Old 03-11-2014, 12:07 AM
Status: "everybody getting reported now.." (set 22 days ago)
 
Location: Pine Grove,AL
29,551 posts, read 16,539,320 times
Reputation: 6038
Quote:
Originally Posted by miamihurricane555 View Post
I think both sides are forgetting an even bigger issue. the freedom to deny someone something just because I feel like it. I'll use an extreme Example. If my neighbor is having a heart attack and I happen to see it. I decide to just not worry about it and go back inside. it later turns out he dies. While morally it's reprehensible to ignore him. I have no obligation to help him. Now if I can let someone die. How can I not just decide to deny anyone a cake.
Umm, it is actually illegal to just watch someone die.
 
Old 03-11-2014, 12:10 AM
 
Location: Los Angeles County, CA
29,094 posts, read 26,005,925 times
Reputation: 6128
Quote:
Originally Posted by dsjj251 View Post
Im not talking about constitutionality, nor is this thread for that matter. Im simply asking you to back up your claim that its religious freedom rather than personal philosophy.
Well, if you aren't talking about constitutionality then you are in the wrong thread, because the constitution is what this thread is about.

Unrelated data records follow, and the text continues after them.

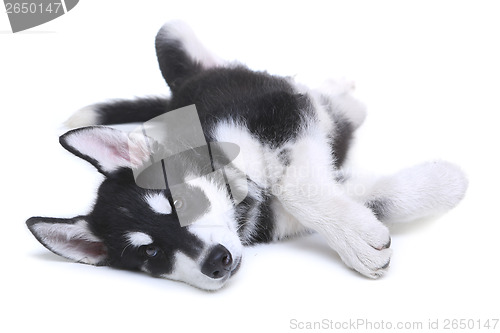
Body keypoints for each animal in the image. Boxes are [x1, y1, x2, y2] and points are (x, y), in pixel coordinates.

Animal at [27, 21, 466, 290]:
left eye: (179, 202)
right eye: (149, 252)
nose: (215, 261)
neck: (243, 190)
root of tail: (177, 93)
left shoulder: (281, 116)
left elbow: (296, 186)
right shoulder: (283, 212)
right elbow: (361, 195)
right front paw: (439, 186)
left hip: (175, 36)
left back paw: (342, 98)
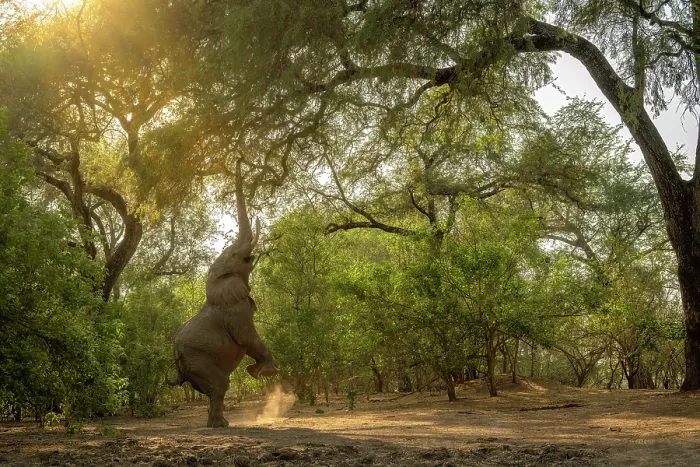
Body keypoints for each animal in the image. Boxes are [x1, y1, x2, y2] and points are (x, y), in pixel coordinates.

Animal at [171, 162, 278, 428]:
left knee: (216, 389)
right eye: (235, 256)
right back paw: (219, 426)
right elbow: (246, 337)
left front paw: (256, 372)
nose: (238, 160)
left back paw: (220, 424)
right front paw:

Religious freedom is guaranteed under the 1st Amendment.

The Colorado law concerning the baker violated the baker's First Amendment rights.

Any argument that you make that supports that law must be constitutionally based.
 
Old 03-11-2014, 12:10 AM
 
Location: Stillwater, Oklahoma
30,976 posts, read 21,633,814 times
Reputation: 9676
Quote:
Originally Posted by Harrier View Post
There is no right for a homosexual to force someone to bake cake for them against their will.
But what if the homosexual is a black person?
 
Old 03-11-2014, 12:11 AM
 
Location: Los Angeles County, CA
29,094 posts, read 26,005,925 times
Reputation: 6128
Quote:
Originally Posted by dsjj251 View Post
Umm, it is actually illegal to just watch someone die.
In all states?

Cite the statutes.
 
Old 03-11-2014, 12:12 AM
 
3,674 posts, read 8,661,496 times
Reputation: 3086
Quote:
Originally Posted by dsjj251 View Post
Umm, it is actually illegal to just watch someone die.
If you have no connection to that person, there may not actually be a legal consequence to not helping them.

Now, if you are a paramedic or healthcare professional, then it is rather explicitly illegal to watch someone die and do nothing.

In both cases, cake and death, the nature of the issue is commercial.

And in this particular case, how pathetic is it that you and I have to even spell this out? God almighty. I am going to bed.